> [Task to carry out]
What you produce should be every line from the data that includes "inpA".

> [Extracted material]
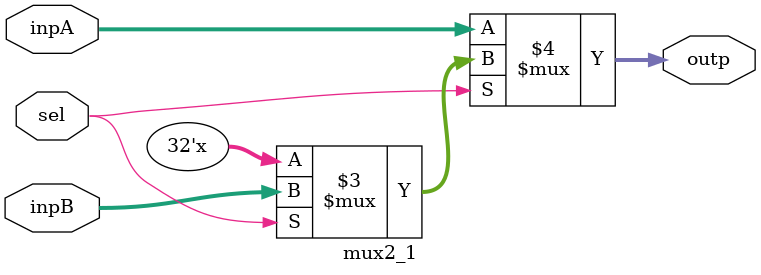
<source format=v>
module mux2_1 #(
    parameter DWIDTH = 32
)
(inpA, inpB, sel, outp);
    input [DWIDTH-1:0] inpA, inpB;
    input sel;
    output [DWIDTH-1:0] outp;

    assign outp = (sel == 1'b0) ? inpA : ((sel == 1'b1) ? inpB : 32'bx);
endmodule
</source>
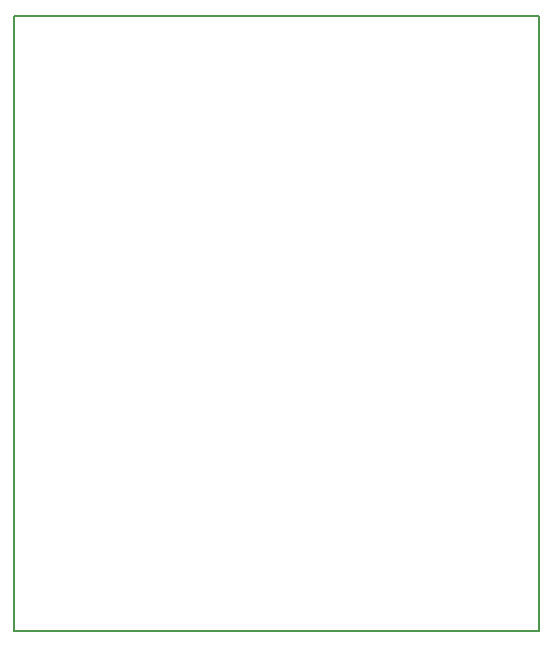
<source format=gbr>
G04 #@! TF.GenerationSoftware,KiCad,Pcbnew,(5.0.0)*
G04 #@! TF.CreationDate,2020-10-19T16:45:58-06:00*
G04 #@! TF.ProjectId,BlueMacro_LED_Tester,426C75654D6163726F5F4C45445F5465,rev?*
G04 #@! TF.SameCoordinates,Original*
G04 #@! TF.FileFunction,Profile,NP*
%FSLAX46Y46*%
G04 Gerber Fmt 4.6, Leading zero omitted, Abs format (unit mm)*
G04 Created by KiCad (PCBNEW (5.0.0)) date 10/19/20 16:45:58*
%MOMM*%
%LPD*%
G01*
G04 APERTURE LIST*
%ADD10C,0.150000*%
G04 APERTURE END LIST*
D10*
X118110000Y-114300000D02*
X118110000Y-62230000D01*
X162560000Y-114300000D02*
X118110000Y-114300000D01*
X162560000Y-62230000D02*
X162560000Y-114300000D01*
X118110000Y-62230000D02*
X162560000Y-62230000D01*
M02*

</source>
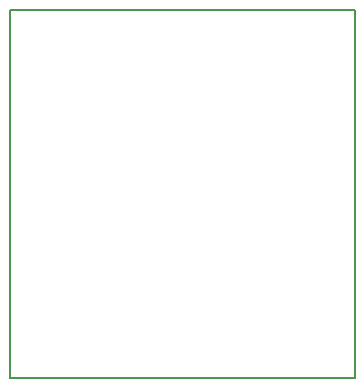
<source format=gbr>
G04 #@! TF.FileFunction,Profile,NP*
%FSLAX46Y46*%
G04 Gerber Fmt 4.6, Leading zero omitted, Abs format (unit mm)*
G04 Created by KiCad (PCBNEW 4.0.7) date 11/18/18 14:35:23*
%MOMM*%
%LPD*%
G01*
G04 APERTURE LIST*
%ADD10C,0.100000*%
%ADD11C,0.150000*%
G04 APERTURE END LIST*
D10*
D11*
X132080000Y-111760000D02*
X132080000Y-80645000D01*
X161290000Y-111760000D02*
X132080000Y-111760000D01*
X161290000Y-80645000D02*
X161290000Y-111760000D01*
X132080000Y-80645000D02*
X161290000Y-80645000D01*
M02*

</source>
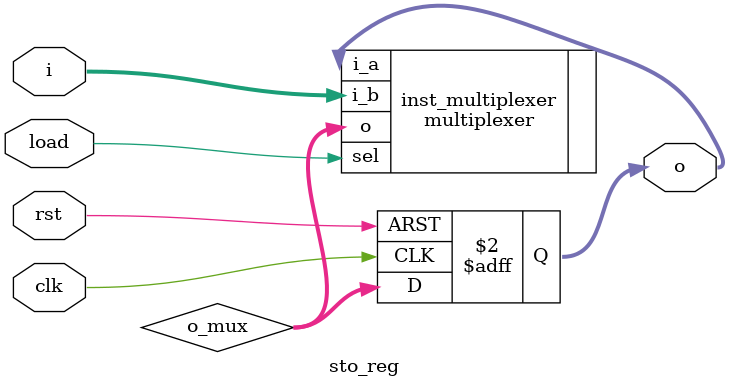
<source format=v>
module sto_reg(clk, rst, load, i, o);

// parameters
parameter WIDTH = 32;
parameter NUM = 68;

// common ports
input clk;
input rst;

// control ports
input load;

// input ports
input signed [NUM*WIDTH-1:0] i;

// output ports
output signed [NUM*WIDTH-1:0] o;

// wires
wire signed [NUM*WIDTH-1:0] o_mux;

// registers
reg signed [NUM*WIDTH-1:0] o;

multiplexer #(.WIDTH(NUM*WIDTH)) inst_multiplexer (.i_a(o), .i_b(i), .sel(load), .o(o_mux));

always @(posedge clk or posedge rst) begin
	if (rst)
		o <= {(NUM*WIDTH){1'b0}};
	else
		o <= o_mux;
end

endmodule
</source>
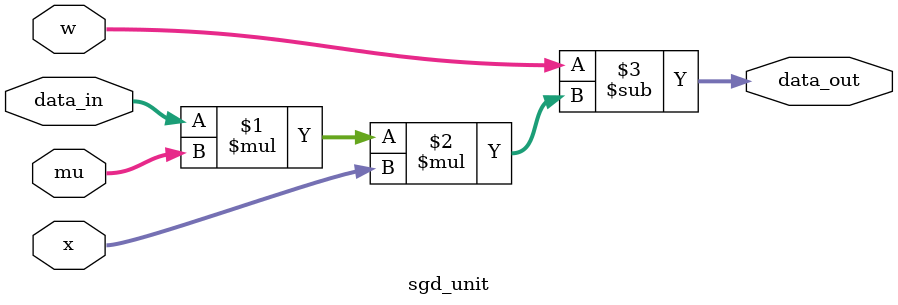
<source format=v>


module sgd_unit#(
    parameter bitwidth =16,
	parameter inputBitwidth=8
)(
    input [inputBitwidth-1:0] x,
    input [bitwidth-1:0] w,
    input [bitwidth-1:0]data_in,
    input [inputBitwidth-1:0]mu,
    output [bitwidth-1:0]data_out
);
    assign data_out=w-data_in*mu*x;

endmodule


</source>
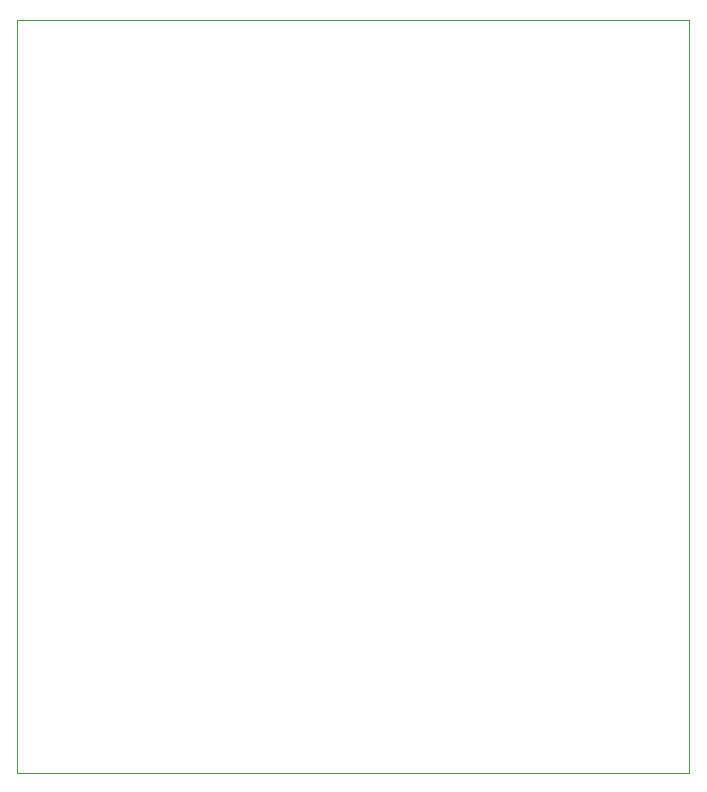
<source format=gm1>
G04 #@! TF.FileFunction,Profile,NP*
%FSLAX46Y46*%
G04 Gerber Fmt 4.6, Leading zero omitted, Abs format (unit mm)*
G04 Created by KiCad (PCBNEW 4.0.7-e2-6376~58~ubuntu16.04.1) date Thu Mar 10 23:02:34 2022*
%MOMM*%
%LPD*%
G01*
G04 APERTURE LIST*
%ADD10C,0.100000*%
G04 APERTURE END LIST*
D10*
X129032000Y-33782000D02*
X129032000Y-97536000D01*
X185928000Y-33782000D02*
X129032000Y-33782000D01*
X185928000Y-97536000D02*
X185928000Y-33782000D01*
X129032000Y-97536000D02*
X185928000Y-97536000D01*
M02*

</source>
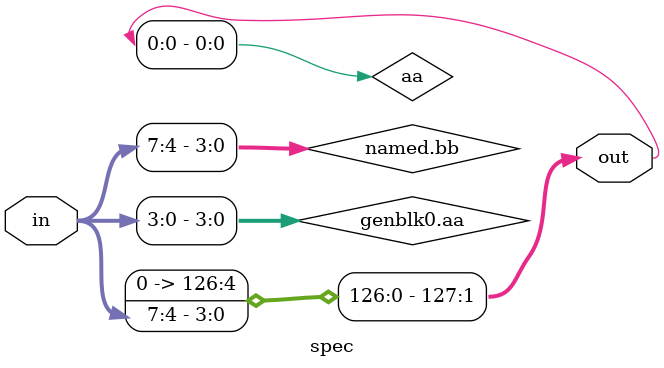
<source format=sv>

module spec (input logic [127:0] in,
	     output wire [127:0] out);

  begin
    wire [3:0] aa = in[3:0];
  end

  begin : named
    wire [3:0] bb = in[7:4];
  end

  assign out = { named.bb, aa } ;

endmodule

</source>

> [Your response]
(inpA, inpB, sel, outp);
    input [DWIDTH-1:0] inpA, inpB;
    assign outp = (sel == 1'b0) ? inpA : ((sel == 1'b1) ? inpB : 32'bx);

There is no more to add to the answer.